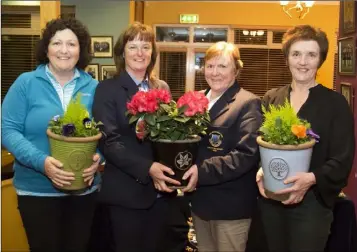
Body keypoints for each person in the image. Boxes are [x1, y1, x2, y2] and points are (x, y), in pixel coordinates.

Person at [92, 22, 196, 252]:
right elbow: (108, 141)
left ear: (152, 52)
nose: (140, 53)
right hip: (126, 195)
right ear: (122, 52)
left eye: (146, 47)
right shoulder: (107, 89)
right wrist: (148, 168)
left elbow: (169, 136)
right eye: (133, 46)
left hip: (161, 195)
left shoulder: (162, 88)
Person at [1, 18, 100, 252]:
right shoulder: (25, 83)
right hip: (36, 192)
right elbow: (6, 129)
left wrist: (100, 160)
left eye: (71, 44)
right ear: (46, 48)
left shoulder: (95, 87)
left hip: (84, 193)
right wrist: (42, 162)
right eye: (57, 43)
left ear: (81, 50)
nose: (64, 50)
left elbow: (106, 133)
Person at [256, 24, 355, 252]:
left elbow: (343, 158)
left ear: (320, 60)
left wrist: (310, 179)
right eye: (296, 54)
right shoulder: (272, 98)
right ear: (287, 58)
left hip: (312, 205)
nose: (303, 62)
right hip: (272, 201)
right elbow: (260, 145)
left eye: (311, 55)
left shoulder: (336, 104)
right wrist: (262, 169)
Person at [188, 41, 263, 252]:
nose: (215, 72)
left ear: (236, 70)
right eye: (210, 66)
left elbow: (245, 155)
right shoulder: (198, 100)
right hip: (200, 204)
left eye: (222, 66)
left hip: (230, 208)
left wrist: (199, 172)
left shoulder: (248, 103)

• _ASSIGNMENT_: Set the listing down verbatim, excluding pictures.

• _OUTPUT_:
Body keypoints for each person in the image. Boxes are [x1, y1, x2, y2] and points are (x, y), in pixel coordinates.

Person at [92, 22, 196, 252]:
right elbow: (108, 141)
left ear: (152, 52)
nose: (140, 53)
right hip: (126, 195)
right ear: (122, 52)
left eye: (146, 47)
right shoulder: (107, 89)
right wrist: (148, 168)
left elbow: (169, 136)
right eye: (133, 46)
left hip: (161, 195)
left shoulder: (162, 88)
Person at [1, 18, 100, 252]:
right shoulder: (25, 83)
right hip: (36, 192)
right elbow: (6, 129)
left wrist: (100, 160)
left eye: (71, 44)
right ear: (46, 48)
left shoulder: (95, 87)
left hip: (84, 193)
right wrist: (42, 162)
right eye: (57, 43)
left ear: (81, 50)
nose: (64, 50)
left elbow: (106, 133)
Person at [256, 24, 355, 252]:
left elbow: (343, 158)
left ear: (320, 60)
left wrist: (310, 179)
right eye: (296, 54)
right shoulder: (272, 98)
right ear: (287, 58)
left hip: (312, 205)
nose: (303, 62)
right hip: (272, 201)
right elbow: (260, 145)
left eye: (311, 55)
left shoulder: (336, 104)
right wrist: (262, 169)
Person at [188, 41, 263, 252]:
nose: (215, 72)
left ear: (236, 70)
right eye: (210, 66)
left elbow: (245, 155)
right shoulder: (198, 100)
right hip: (200, 204)
left eye: (222, 66)
left hip: (230, 208)
left wrist: (199, 172)
left shoulder: (248, 103)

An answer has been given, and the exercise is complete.